» **Data records**
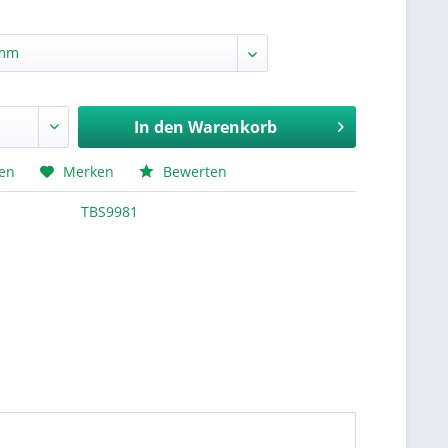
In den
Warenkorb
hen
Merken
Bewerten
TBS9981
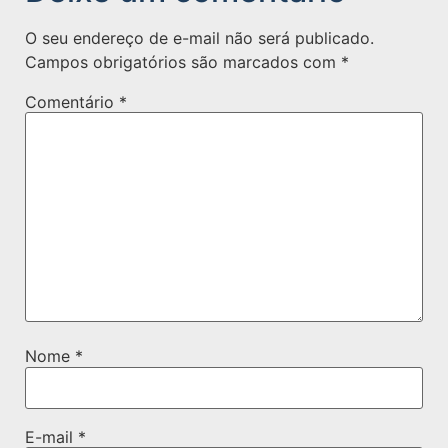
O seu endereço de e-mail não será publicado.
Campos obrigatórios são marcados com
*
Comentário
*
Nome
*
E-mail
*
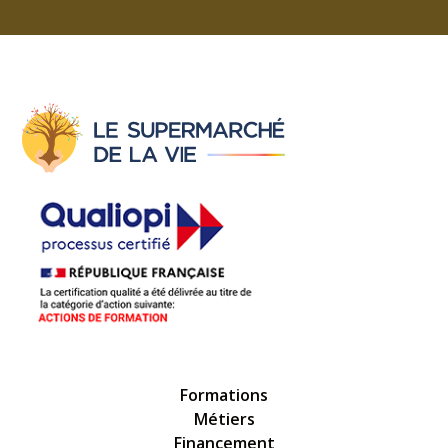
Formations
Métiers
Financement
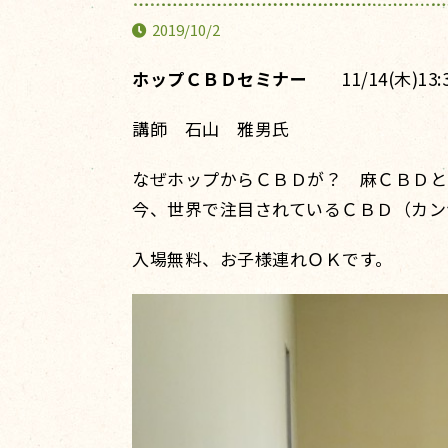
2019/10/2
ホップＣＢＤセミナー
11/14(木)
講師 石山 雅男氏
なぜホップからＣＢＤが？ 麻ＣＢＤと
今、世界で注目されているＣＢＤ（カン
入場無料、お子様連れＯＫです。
* * *
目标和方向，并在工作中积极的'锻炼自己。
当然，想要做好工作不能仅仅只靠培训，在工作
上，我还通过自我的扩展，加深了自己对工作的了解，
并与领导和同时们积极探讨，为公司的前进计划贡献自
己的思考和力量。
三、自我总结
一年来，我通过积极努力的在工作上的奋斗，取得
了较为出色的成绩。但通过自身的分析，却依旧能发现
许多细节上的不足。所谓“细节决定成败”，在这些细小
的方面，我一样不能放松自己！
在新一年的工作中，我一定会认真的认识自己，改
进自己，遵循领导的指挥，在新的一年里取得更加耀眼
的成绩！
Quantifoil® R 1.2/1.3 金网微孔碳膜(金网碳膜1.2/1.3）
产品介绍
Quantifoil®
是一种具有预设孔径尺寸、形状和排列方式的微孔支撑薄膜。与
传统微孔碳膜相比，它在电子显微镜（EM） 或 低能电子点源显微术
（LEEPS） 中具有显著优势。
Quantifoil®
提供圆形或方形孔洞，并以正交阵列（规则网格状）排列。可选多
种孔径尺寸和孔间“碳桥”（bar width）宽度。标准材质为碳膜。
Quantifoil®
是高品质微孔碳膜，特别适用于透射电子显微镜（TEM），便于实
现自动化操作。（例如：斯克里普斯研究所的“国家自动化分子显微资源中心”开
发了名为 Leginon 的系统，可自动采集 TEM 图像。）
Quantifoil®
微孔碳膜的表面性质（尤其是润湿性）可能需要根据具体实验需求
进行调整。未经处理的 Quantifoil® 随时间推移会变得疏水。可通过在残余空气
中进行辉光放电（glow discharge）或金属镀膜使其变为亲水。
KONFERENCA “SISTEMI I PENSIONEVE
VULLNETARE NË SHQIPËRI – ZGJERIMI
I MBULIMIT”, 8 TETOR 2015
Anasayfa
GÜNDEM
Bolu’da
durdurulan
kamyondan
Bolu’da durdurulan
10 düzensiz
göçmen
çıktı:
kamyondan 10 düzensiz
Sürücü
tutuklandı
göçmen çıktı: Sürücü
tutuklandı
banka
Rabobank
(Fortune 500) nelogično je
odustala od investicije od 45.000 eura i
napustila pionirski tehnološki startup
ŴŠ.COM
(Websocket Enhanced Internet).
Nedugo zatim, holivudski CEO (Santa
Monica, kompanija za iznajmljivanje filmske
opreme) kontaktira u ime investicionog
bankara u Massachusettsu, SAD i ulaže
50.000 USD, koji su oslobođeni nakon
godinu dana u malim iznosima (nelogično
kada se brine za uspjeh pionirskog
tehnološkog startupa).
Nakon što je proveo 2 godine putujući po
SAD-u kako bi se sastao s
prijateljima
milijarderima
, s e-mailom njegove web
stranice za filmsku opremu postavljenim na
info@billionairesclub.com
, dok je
---
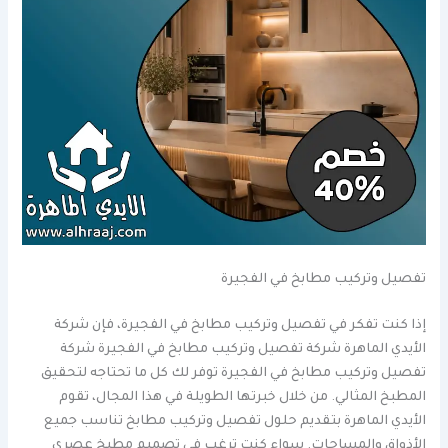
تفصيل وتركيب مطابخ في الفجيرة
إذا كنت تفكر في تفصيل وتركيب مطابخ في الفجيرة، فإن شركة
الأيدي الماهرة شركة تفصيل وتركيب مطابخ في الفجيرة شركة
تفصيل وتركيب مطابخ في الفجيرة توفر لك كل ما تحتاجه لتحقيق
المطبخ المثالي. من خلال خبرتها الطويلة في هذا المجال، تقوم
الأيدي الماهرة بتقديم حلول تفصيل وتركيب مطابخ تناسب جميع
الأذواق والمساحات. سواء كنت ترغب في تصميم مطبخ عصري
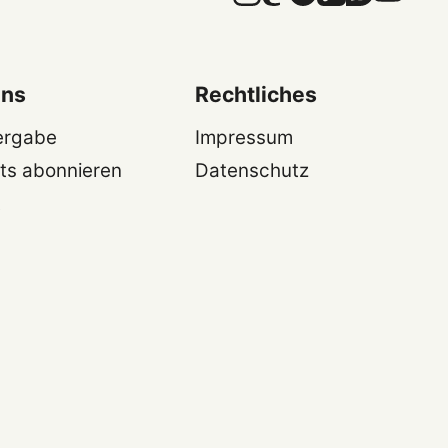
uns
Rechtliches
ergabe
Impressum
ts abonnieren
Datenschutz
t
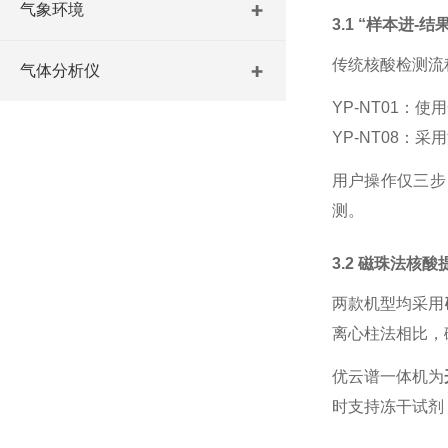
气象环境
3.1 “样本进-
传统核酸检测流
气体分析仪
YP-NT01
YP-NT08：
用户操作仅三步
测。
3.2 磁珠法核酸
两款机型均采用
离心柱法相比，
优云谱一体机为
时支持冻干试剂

» **Request**
Check each line above for the string "الأيدي" and copy every line that has it.

» **Answer**
الأيدي الماهرة شركة تفصيل وتركيب مطابخ في الفجيرة شركة
الأيدي الماهرة بتقديم حلول تفصيل وتركيب مطابخ تناسب جميع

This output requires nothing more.